Ancak, yukarıda belirtildiği üzere, müdürler kurulunun temsile yetkili kişileri ve bunların temsil şekillerini gösterir kararının noterce onaylanmış suretinin ticaret sicili tarafından tescili ve ilanı ile şirket adına imzaya yetkili kişiler belirlendiğinden ve ticaret sicili aleni olup kimse buradaki kayıtları bilmediğini iddia edemeyeceğinden, “yetkisiz temsilci ile işlem yapan tarafın yetkisizlik durumunu işlem anında bilmiyor olması veya bilebilecek durumda olmaması” şartı sağlanamayacaktır. Bu sebeple Borçlar Kanunu’nun ilgili hükümlerine başvurulması mümkün olmayacaktır. Diğer taraftan, basiretli bir tacir gibi hareket etme yükümlülüğü kapsamında, tacirlerden ticari ilişkide muhatap olduğu kişinin yetki durumunu olabilecek en üst düzeyde sorgulaması bekleneceğinden, bir tacirin yetkisiz temsil sebebiyle gördüğü zararları yetkisiz temsilciden Borçlar Kanunu’nun 47.maddesi kapsamında talep etmesi mümkün olmayacaktır.

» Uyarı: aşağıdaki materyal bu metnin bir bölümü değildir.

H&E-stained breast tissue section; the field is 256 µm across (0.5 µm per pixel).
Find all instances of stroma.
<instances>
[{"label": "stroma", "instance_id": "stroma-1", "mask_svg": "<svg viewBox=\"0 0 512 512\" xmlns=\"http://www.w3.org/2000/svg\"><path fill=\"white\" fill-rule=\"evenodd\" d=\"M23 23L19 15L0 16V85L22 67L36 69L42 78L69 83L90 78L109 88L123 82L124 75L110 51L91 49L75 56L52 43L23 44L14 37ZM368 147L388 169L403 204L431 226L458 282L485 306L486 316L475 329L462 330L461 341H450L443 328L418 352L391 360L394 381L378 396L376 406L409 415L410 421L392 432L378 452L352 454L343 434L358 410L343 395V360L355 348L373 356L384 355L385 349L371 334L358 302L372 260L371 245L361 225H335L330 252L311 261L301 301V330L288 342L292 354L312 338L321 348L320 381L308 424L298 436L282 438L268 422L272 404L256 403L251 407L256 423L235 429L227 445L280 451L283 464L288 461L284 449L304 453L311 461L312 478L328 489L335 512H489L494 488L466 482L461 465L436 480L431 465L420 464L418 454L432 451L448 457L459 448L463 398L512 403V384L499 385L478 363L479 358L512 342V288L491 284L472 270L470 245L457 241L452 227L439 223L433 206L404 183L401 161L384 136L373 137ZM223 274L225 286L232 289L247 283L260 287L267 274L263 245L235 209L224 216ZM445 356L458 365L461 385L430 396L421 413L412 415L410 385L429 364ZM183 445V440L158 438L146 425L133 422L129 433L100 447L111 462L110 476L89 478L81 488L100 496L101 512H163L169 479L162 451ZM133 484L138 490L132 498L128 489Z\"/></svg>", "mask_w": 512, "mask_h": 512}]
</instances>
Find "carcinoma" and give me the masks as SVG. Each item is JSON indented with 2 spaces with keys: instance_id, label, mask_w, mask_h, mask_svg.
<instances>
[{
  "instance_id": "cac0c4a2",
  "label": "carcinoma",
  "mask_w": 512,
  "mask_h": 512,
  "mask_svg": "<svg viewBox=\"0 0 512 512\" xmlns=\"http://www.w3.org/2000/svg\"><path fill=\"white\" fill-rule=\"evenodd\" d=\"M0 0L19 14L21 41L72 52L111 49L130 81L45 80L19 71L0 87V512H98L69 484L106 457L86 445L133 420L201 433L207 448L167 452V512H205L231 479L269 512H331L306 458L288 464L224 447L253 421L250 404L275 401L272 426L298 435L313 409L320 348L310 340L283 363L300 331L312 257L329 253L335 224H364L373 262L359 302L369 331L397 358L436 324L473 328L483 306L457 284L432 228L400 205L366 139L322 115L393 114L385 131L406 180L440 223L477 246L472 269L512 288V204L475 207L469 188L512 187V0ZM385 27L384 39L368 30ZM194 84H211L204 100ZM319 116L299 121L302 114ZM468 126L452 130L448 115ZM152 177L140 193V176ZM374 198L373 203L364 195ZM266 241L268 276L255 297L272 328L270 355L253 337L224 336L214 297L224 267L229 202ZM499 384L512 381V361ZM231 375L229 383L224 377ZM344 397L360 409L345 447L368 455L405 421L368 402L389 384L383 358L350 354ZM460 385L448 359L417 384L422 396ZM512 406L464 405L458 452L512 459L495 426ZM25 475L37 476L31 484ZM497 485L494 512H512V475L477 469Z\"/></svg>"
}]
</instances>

Yalnızca TTK’nın 678.maddesine göre “Temsile yetkili olmadığı hâlde bir kişinin temsilcisi sıfatıyla bir poliçeye imzasını koyan kişi, o poliçeden dolayı bizzat sorumludur; bu poliçeyi ödediği takdirde, temsil olunduğu kabul edilen kişinin haiz olabileceği haklara sahip olur. Yetkisini aşan temsilci için de hüküm böyledir.” denilmek suretiyle, poliçeye ilişkin hükümler diğer kambiyo senetleri için de uygulandığından, poliçe, bono ve çek üzerine imzasını koyan yetkisiz temsilci bizzat sorumlu olacaktır. Bu hallerde kambiyo senedine ilişkin haklar “yetkisiz temsilci ile işlem yapan tarafın yetkisizlik durumunu işlem anında bilmiyor olması veya bilebilecek durumda olmaması” şartı aranmaksızın yetkisiz temsilci üzerinde kullanılabilecektir.

Sonuç

Belirtilmelidir ki, ticaret şirketlerinde temsil hususu TTK tarafından ayrıntılı bir şekilde düzenlenmiştir. Limited şirketlerde olduğu gibi diğer tüm ticaret şirketlerinde temsilcinin kim olduğu ve yetkisinin kapsamı gibi temsil şekillerini gösteren hususlarda alınan kararlar ticaret sicili tarafından tescil edilmekte ve ardından Ticaret Sicil Gazetesi’nde ilan edilmektedir. Diğer taraftan, ticaret sicili alenidir ve kimse buradaki kayıtları bilmediğini iddia edememektedir. Bu sebeple, “yetkisiz temsil” nedeniyle zarara uğradığını iddia eden bir kişinin TBK’nın ilgili hükümlerine dayanarak tazminat talep etmesi mümkün gözükmemektedir. Zira, yetkisiz temsilciden tazminat talep edilebilmesi için bulunması gereken “yetkisizlik durumunu bilmeme veya bilebilecek durumda olmama” şartı sağlanamamaktadır. Bu sebeple, ticari ilişkiye girilen kişinin yetkili temsilci olup olmadığının ticaret sicilden veya Ticaret Sicil Gazetesi’nden kontrol edilmesinde veya imza sirküleri istenmek suretiyle işleme devam edilmesinde yarar bulunmaktadır.